Our analytic solution in Eq. (29) does not hold for general laser driving protocols. To show the validity of the physical picture we obtained based on the specific driving protocol in Eq. (28a)–(28b), we numerically study the effect of local dephasing under the commonly used Gaussian driving protocol as follows

$$\begin{aligned} \Omega _{P}(t) &= \Omega _{0} \exp \biggl(- \frac{ (t - \tau /2 )^{2}}{T^{2}} \biggr); \end{aligned}$$

(33)

$$\begin{aligned} \Omega _{S}(t) &= \Omega _{0} \exp \biggl(- \frac{ (t + \tau /2 )^{2}}{T^{2}} \biggr). \end{aligned}$$

(34)

Here *T* denotes the width of the Gaussian laser coupling, *τ* is the delay between the two lasers. We choose the duration of the lasers, denoted as \(T_{0}\), to be \(T_{0} = 8T\), namely the time-dependent driving will start from \(t = -T_{0}/2\) and end at \(t=T_{0}/2\). The population \(\rho _{dd}\) on the dark state \(\vert d\rangle \) as functions of *γ*, \(\Omega _{0}\) and \(T_{0}\), are shown in Fig. 4. From Fig. 4(a), we can clearly see that dephasing can strongly suppress the population transfer efficiency. While from Fig. 4(c), (e), we can see that near-perfect population transfer can be restored by increasing \(\Omega _{0}\) or \(T_{0}\). This demonstrates that the physical picture obtained from our analytic solution is still valid for other laser driving protocols. Additionally, from Fig. 4(b), (d), (f), we can see that the simplified set of equations in Eqs. (27a)–(27c) agree very well with the exact solutions in the wide parameter range considered in Fig. 4, which again validates our approximations made to derive it.

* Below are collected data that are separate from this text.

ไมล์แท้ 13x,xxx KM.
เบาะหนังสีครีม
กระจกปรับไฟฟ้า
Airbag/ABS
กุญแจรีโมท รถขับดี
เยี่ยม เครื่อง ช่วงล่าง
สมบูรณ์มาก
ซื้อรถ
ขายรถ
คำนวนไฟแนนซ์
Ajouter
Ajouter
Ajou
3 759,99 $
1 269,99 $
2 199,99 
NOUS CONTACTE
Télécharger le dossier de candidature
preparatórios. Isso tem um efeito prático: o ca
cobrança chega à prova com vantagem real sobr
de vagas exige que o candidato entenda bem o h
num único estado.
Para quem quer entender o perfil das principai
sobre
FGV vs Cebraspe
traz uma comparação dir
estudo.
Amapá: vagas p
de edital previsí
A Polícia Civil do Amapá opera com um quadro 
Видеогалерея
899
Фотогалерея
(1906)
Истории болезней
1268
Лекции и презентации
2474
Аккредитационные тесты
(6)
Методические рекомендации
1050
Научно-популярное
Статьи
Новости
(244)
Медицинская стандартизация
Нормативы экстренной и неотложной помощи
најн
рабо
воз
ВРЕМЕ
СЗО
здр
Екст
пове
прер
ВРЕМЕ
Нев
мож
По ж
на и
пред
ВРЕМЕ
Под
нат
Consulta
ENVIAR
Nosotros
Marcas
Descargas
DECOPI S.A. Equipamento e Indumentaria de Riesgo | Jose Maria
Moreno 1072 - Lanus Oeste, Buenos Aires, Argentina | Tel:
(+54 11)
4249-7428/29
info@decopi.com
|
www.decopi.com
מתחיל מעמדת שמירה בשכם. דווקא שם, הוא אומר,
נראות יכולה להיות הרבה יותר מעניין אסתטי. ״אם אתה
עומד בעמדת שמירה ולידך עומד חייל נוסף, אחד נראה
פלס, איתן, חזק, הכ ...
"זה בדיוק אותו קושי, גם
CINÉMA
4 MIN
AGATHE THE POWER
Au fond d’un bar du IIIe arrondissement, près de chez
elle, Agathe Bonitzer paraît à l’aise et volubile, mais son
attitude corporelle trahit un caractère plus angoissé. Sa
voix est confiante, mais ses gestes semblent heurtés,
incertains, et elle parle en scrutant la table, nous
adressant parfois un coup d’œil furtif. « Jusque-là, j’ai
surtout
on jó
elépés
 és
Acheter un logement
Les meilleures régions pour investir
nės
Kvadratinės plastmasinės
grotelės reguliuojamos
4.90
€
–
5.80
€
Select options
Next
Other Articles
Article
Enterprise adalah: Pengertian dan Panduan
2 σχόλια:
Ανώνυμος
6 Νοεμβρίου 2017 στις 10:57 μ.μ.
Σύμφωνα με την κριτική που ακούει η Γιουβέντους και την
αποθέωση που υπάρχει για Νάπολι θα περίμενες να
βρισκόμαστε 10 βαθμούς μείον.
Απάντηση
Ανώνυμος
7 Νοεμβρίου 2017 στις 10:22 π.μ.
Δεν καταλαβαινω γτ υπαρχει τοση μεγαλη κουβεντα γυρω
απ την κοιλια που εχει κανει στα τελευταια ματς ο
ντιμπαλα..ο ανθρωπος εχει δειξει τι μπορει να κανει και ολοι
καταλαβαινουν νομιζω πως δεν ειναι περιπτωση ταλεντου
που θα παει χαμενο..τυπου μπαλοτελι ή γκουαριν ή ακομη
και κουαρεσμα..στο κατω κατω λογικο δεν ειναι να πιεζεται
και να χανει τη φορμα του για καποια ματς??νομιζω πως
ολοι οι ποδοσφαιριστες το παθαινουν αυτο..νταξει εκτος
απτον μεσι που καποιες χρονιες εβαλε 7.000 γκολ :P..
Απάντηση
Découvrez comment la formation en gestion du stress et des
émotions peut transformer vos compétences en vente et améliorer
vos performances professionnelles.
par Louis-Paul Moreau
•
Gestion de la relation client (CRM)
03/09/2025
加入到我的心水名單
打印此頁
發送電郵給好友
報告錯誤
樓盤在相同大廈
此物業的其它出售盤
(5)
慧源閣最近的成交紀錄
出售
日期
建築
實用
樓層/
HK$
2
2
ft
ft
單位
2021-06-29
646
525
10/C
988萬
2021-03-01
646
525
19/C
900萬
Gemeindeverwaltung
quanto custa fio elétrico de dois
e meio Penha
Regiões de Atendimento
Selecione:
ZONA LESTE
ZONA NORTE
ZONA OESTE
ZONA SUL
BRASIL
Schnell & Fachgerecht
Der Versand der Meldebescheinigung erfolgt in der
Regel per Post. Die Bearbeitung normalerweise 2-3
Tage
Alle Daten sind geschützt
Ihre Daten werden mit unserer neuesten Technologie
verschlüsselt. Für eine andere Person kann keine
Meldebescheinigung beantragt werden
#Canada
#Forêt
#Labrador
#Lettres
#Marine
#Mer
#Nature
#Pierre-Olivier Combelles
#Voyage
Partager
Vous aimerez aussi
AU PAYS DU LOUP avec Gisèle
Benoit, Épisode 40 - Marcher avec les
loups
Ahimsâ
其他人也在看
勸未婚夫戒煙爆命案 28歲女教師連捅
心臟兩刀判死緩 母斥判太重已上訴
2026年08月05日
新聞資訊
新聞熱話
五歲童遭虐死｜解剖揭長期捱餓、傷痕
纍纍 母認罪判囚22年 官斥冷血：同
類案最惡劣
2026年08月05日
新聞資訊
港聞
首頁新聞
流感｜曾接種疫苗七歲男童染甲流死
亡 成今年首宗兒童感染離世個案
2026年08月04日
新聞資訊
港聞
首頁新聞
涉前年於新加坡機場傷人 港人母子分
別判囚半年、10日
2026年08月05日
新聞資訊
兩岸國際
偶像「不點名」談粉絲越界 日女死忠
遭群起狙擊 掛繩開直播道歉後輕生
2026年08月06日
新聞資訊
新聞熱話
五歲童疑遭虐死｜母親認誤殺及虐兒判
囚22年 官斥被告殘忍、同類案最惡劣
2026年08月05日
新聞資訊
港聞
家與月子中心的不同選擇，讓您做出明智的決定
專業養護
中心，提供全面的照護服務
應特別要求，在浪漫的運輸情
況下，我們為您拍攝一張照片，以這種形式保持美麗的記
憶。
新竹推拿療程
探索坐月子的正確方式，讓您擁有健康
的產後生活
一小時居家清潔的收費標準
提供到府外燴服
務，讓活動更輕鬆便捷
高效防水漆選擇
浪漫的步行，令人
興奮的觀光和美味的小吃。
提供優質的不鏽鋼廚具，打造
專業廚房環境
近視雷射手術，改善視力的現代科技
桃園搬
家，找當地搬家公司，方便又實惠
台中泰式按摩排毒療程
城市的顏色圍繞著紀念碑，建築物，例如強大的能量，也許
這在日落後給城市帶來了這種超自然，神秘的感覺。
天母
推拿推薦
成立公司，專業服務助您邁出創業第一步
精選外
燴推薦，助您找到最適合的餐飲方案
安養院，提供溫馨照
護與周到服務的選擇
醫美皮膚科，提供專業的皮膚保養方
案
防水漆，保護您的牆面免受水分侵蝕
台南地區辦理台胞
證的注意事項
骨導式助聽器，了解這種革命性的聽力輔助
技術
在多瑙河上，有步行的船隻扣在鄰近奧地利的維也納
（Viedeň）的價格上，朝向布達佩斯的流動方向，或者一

To this end, we discuss about possible physical implementation for our theoretical model. The coupled cavities system could be a good candidate for us, for example it has already been shown that coupled cavities system can be effectively described as coupled spins [31, 32], whose Hamiltonian is almost identical to the one we used in Eq. (4) and the coupling strength can be tuned up to 100 MHz [33]. Moreover, dephasing is a common source of noise for cavities, with the typical decoherence time (inverse of the dephasing strength) \(T_{c}\) ranging from hundreds of nano seconds to a few micro seconds [34, 35]. Therefore, it is possible to realize our theoretical model using two perfect cavities which are both coupled to an intermediate bad cavity under dephasing noise. We believe this work could significantly enhance the theoretical understanding of population transfer through noisy quantum channels and could be useful for practical quantum information processing.